| What is expected |
Write out all the records below again, putting "vernacular name" wherever "common name" appears and changing nothing else.

| Provided information |
━━━━━━━━

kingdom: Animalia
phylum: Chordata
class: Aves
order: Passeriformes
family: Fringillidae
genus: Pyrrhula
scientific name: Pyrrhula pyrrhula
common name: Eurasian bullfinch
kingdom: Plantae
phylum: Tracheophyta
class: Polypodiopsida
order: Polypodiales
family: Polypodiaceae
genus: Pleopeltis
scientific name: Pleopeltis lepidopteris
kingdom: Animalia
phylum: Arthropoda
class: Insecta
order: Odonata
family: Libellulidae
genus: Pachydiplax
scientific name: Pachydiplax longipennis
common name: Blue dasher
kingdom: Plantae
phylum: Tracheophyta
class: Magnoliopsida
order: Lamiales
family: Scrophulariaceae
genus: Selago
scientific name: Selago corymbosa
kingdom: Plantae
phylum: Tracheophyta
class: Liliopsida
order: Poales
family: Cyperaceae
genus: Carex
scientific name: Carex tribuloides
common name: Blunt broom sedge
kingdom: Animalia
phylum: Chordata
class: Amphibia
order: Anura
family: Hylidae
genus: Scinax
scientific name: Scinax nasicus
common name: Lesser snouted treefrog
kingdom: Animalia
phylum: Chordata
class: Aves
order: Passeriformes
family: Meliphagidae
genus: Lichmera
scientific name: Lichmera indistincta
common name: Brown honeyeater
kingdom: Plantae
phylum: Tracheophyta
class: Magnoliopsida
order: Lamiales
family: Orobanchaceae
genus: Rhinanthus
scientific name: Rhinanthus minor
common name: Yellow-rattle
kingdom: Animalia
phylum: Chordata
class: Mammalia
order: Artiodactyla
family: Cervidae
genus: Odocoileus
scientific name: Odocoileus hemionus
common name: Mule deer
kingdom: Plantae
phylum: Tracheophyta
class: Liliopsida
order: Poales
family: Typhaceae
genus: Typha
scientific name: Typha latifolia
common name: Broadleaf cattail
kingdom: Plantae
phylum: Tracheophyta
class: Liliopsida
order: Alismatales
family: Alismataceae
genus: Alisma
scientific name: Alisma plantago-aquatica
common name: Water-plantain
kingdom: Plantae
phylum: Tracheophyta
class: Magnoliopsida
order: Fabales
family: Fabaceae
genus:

━━━━━━━━

| Written answer |
kingdom: Animalia
phylum: Chordata
class: Aves
order: Passeriformes
family: Fringillidae
genus: Pyrrhula
scientific name: Pyrrhula pyrrhula
vernacular name: Eurasian bullfinch
kingdom: Plantae
phylum: Tracheophyta
class: Polypodiopsida
order: Polypodiales
family: Polypodiaceae
genus: Pleopeltis
scientific name: Pleopeltis lepidopteris
kingdom: Animalia
phylum: Arthropoda
class: Insecta
order: Odonata
family: Libellulidae
genus: Pachydiplax
scientific name: Pachydiplax longipennis
vernacular name: Blue dasher
kingdom: Plantae
phylum: Tracheophyta
class: Magnoliopsida
order: Lamiales
family: Scrophulariaceae
genus: Selago
scientific name: Selago corymbosa
kingdom: Plantae
phylum: Tracheophyta
class: Liliopsida
order: Poales
family: Cyperaceae
genus: Carex
scientific name: Carex tribuloides
vernacular name: Blunt broom sedge
kingdom: Animalia
phylum: Chordata
class: Amphibia
order: Anura
family: Hylidae
genus: Scinax
scientific name: Scinax nasicus
vernacular name: Lesser snouted treefrog
kingdom: Animalia
phylum: Chordata
class: Aves
order: Passeriformes
family: Meliphagidae
genus: Lichmera
scientific name: Lichmera indistincta
vernacular name: Brown honeyeater
kingdom: Plantae
phylum: Tracheophyta
class: Magnoliopsida
order: Lamiales
family: Orobanchaceae
genus: Rhinanthus
scientific name: Rhinanthus minor
vernacular name: Yellow-rattle
kingdom: Animalia
phylum: Chordata
class: Mammalia
order: Artiodactyla
family: Cervidae
genus: Odocoileus
scientific name: Odocoileus hemionus
vernacular name: Mule deer
kingdom: Plantae
phylum: Tracheophyta
class: Liliopsida
order: Poales
family: Typhaceae
genus: Typha
scientific name: Typha latifolia
vernacular name: Broadleaf cattail
kingdom: Plantae
phylum: Tracheophyta
class: Liliopsida
order: Alismatales
family: Alismataceae
genus: Alisma
scientific name: Alisma plantago-aquatica
vernacular name: Water-plantain
kingdom: Plantae
phylum: Tracheophyta
class: Magnoliopsida
order: Fabales
family: Fabaceae
genus:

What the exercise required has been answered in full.